* Exercise:
Copy out everything from the line containing "pose: elev=9.8 azim=354.2" down to the line containing "Dot at: (182, 182)", both lines included, and leave the pictures out.

(Data entries)
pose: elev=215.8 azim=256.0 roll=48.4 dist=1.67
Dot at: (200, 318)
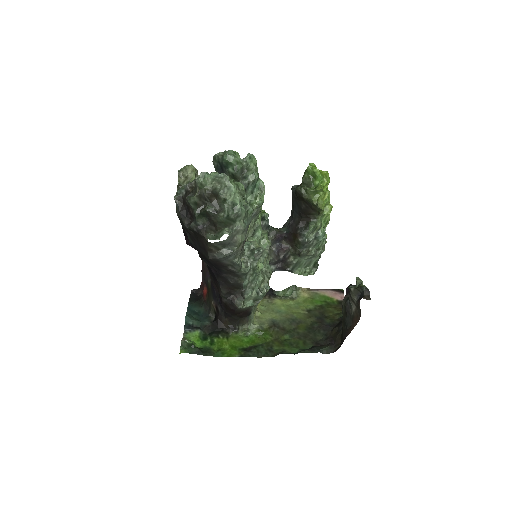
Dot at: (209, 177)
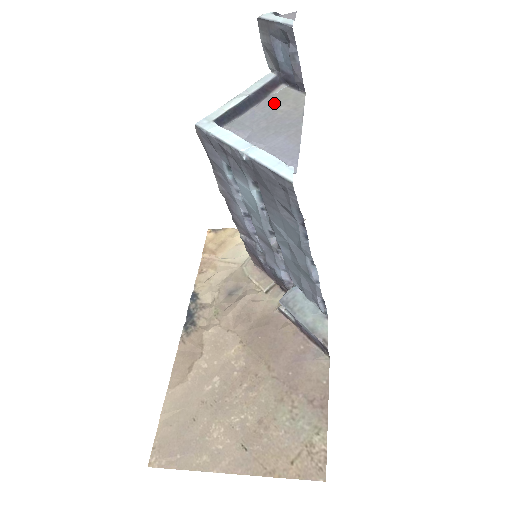
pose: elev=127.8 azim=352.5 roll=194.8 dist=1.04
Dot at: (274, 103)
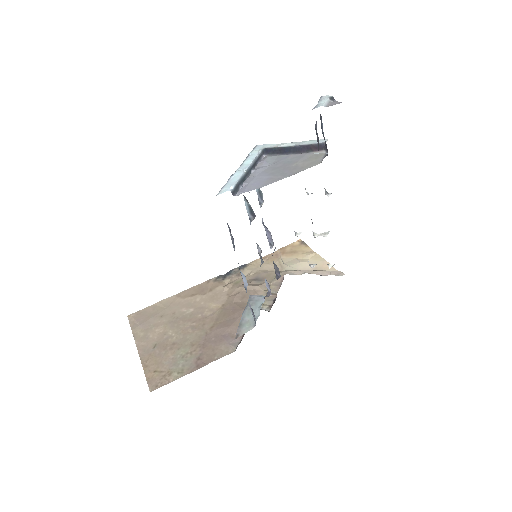
Dot at: (303, 158)
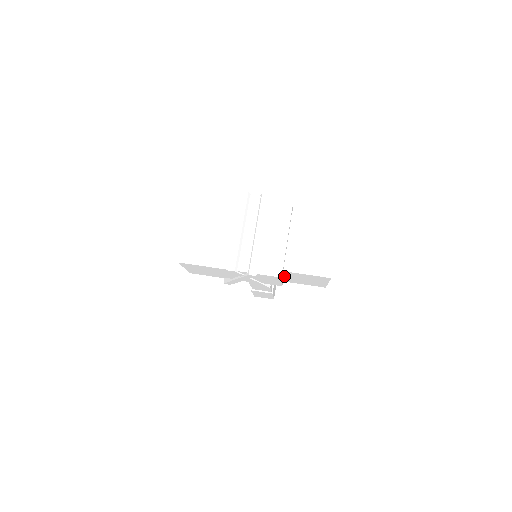
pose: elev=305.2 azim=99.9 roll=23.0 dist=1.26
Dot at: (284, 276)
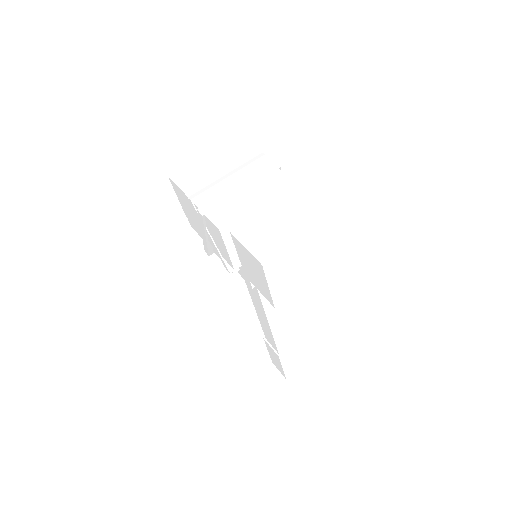
Dot at: (238, 254)
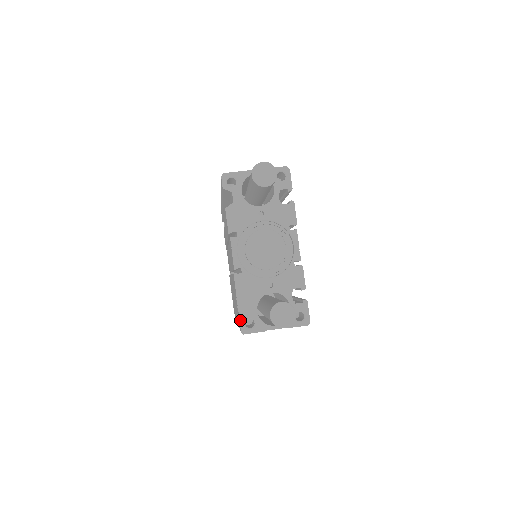
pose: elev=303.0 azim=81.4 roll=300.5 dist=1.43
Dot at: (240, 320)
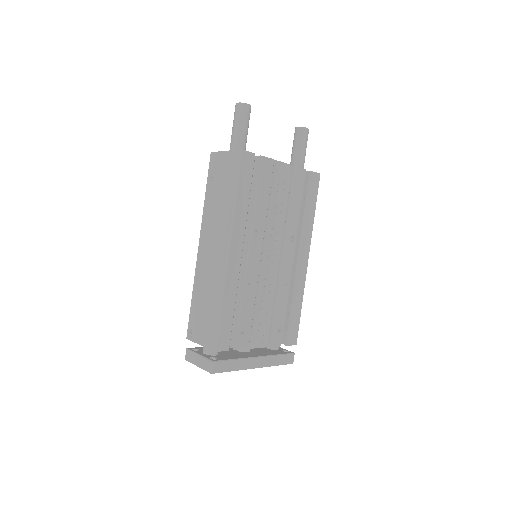
Dot at: occluded
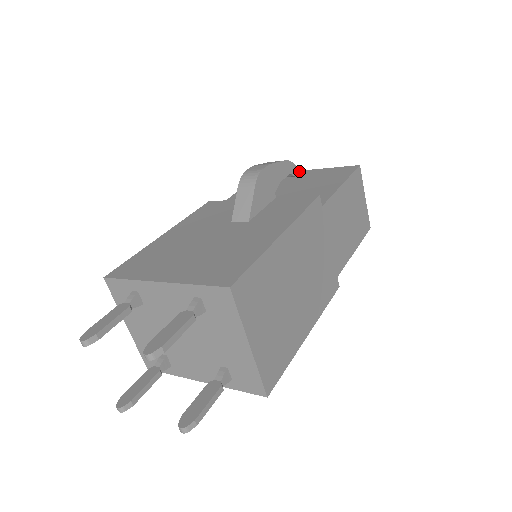
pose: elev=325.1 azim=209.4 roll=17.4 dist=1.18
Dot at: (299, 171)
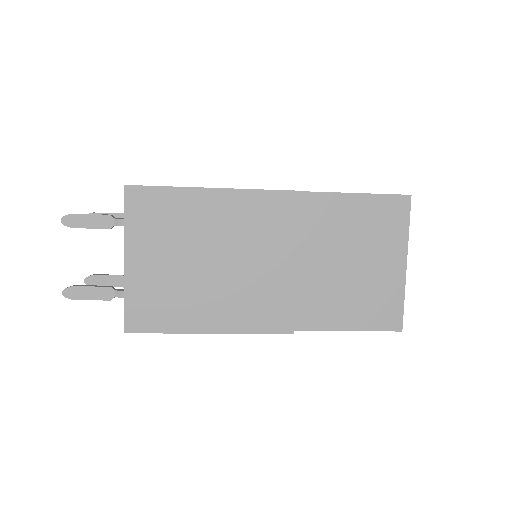
Dot at: occluded
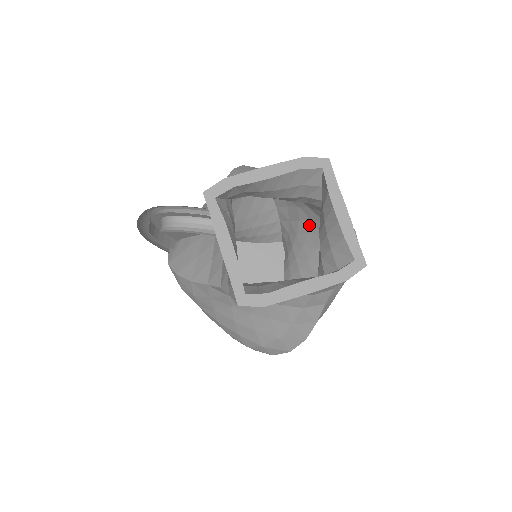
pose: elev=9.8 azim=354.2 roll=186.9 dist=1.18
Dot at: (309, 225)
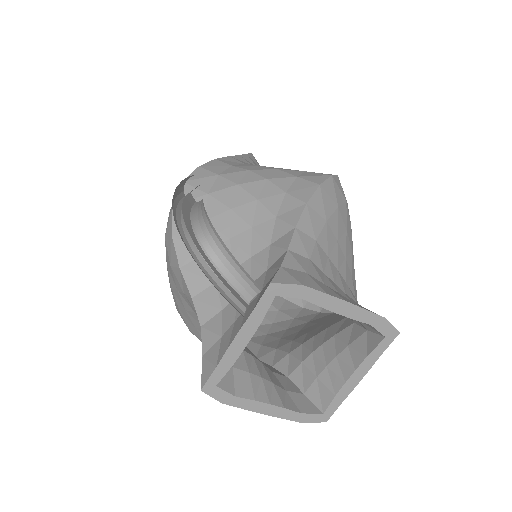
Dot at: occluded
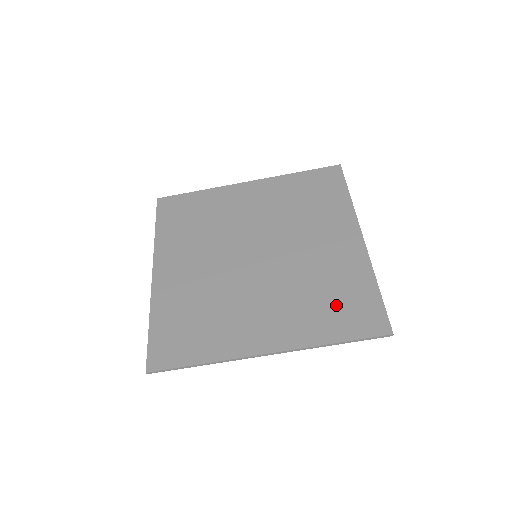
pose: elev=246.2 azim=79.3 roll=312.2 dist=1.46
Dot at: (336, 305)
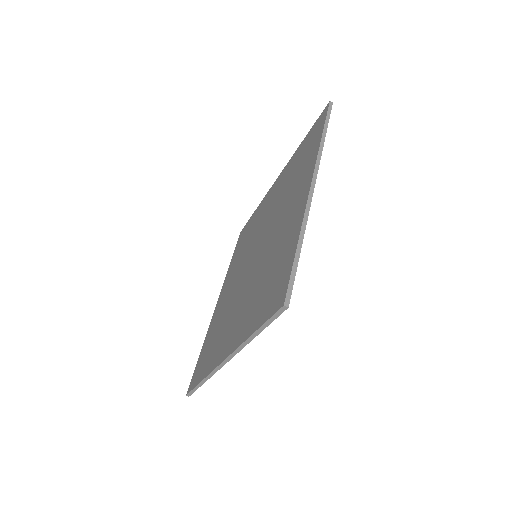
Dot at: (267, 286)
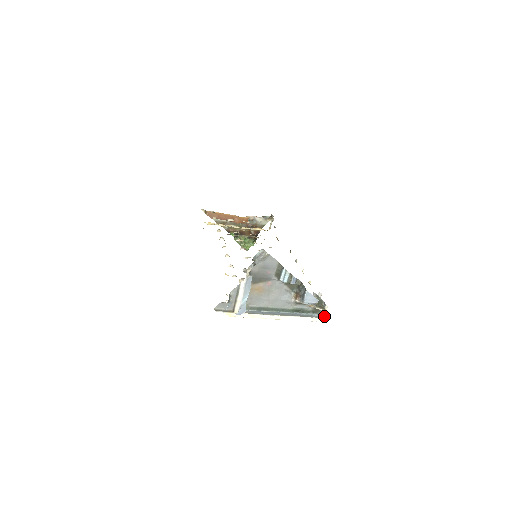
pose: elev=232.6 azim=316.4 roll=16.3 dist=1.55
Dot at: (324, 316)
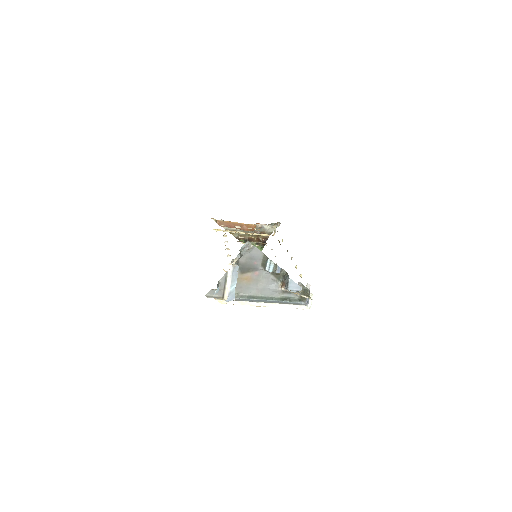
Dot at: (310, 304)
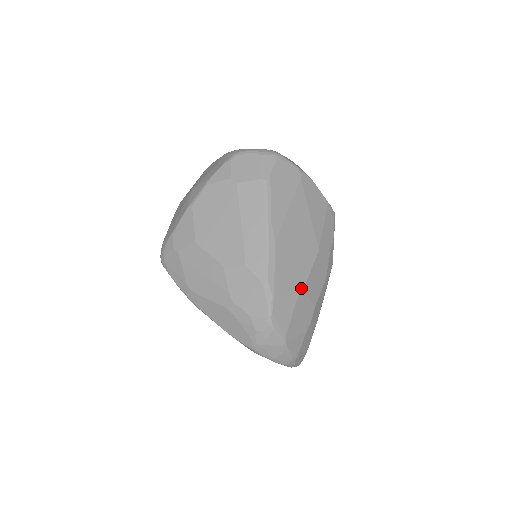
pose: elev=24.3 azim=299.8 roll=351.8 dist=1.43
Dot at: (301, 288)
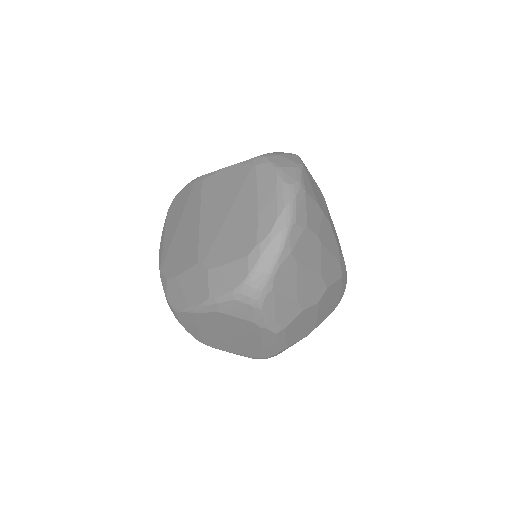
Dot at: occluded
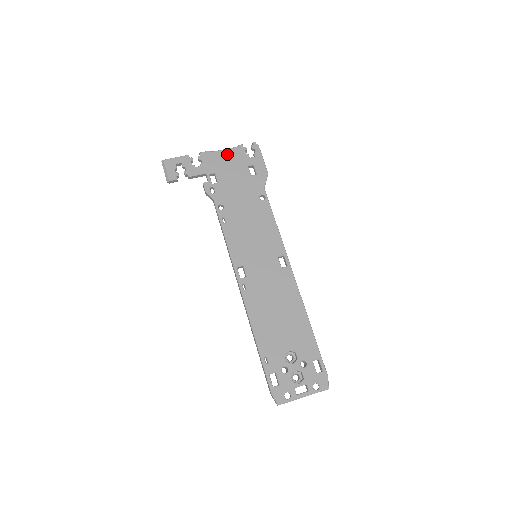
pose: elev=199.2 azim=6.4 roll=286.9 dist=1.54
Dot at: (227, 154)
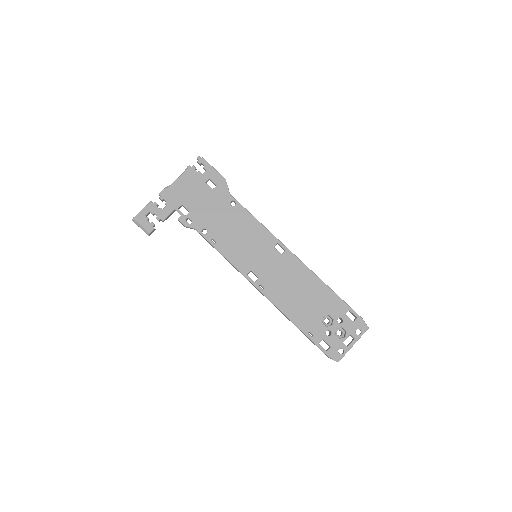
Dot at: (182, 182)
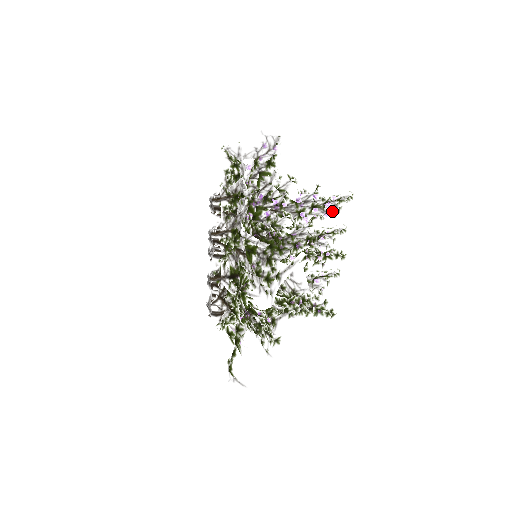
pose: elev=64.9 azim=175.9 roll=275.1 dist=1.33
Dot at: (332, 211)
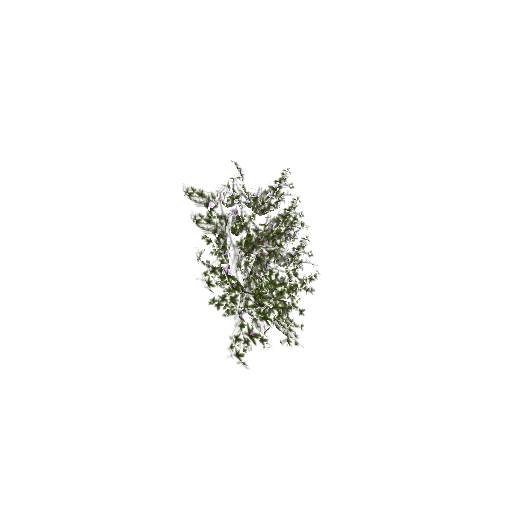
Dot at: (278, 189)
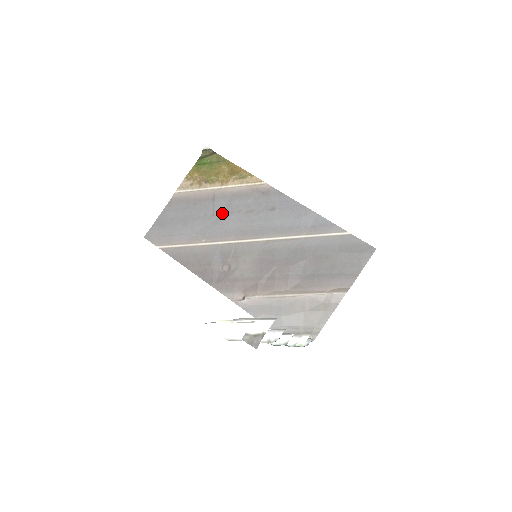
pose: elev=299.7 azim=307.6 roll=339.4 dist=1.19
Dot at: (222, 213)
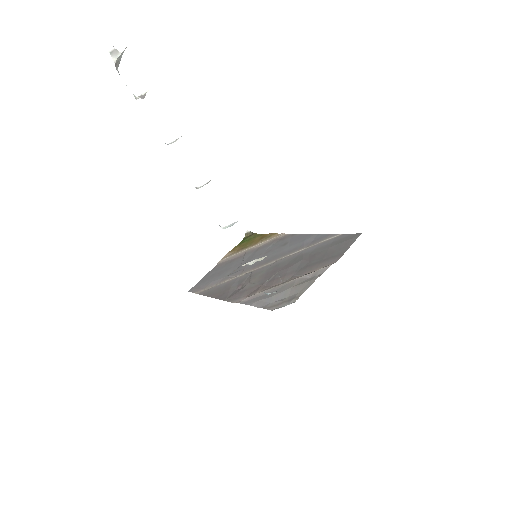
Dot at: (248, 260)
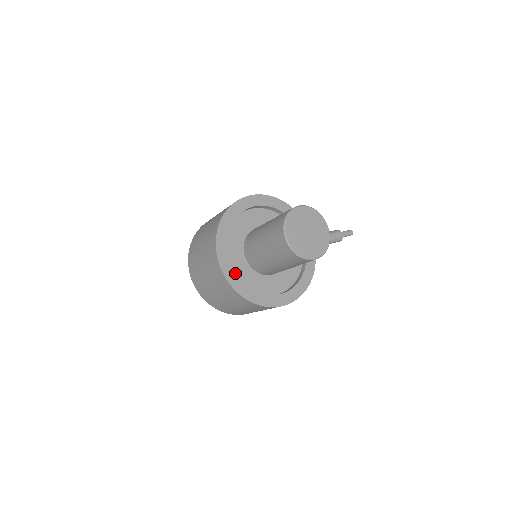
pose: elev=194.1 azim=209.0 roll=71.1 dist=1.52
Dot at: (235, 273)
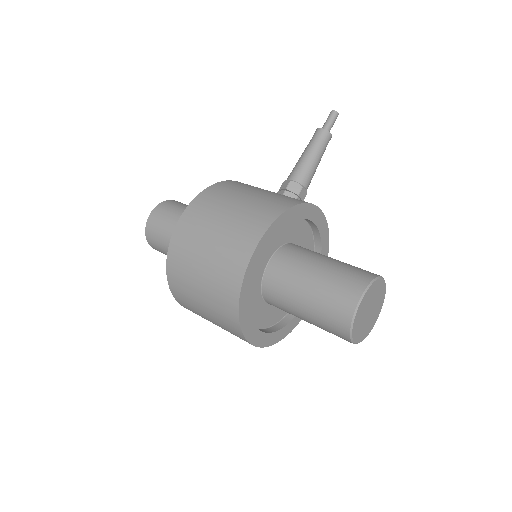
Dot at: (270, 334)
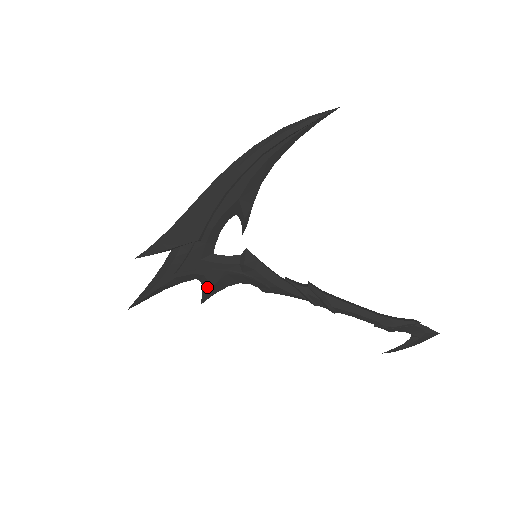
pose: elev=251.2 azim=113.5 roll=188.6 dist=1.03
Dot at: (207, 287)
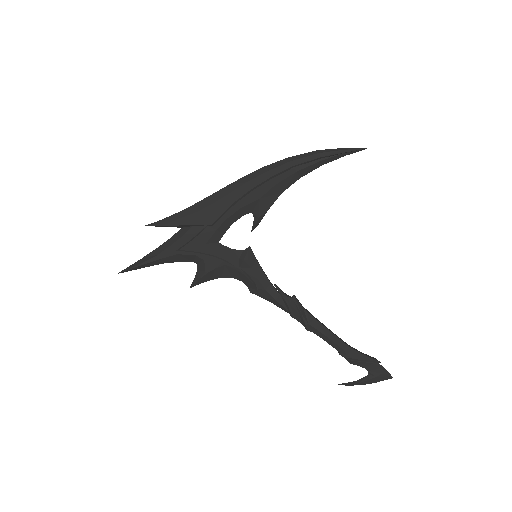
Dot at: (202, 272)
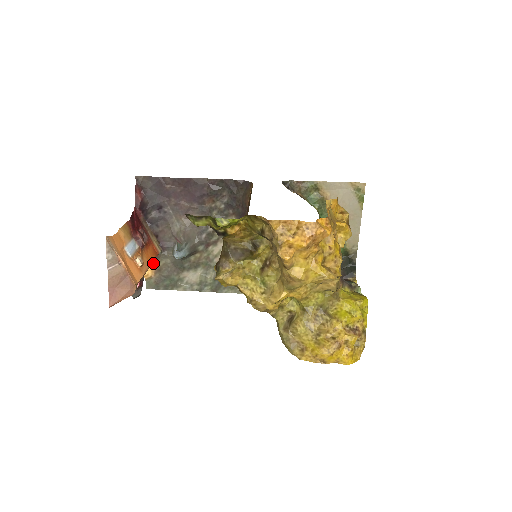
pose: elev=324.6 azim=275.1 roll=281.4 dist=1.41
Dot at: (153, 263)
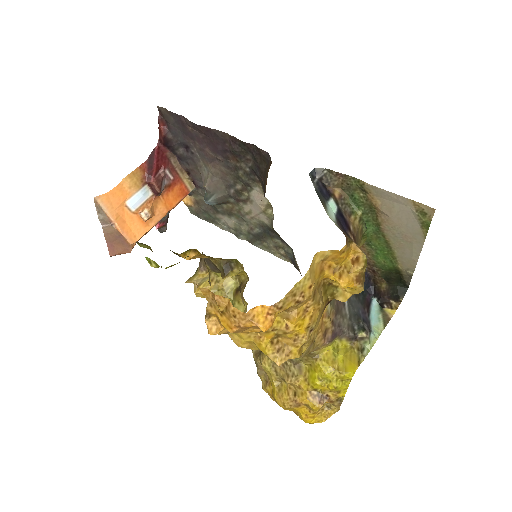
Dot at: (190, 195)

* Full solution:
pose: elev=9.8 azim=354.2 roll=186.9 dist=1.18
Dot at: (309, 225)
Dot at: occluded
pose: elev=246.2 azim=79.3 roll=312.2 dist=1.46
Dot at: (336, 305)
Dot at: (267, 286)
pose: elev=232.6 azim=316.4 roll=16.3 dist=1.55
Dot at: (324, 316)
Dot at: (310, 304)
pose: elev=24.3 azim=299.8 roll=351.8 dist=1.43
Dot at: (301, 288)
Dot at: occluded
pose: elev=199.2 azim=6.4 roll=286.9 dist=1.54
Dot at: (227, 154)
Dot at: (182, 182)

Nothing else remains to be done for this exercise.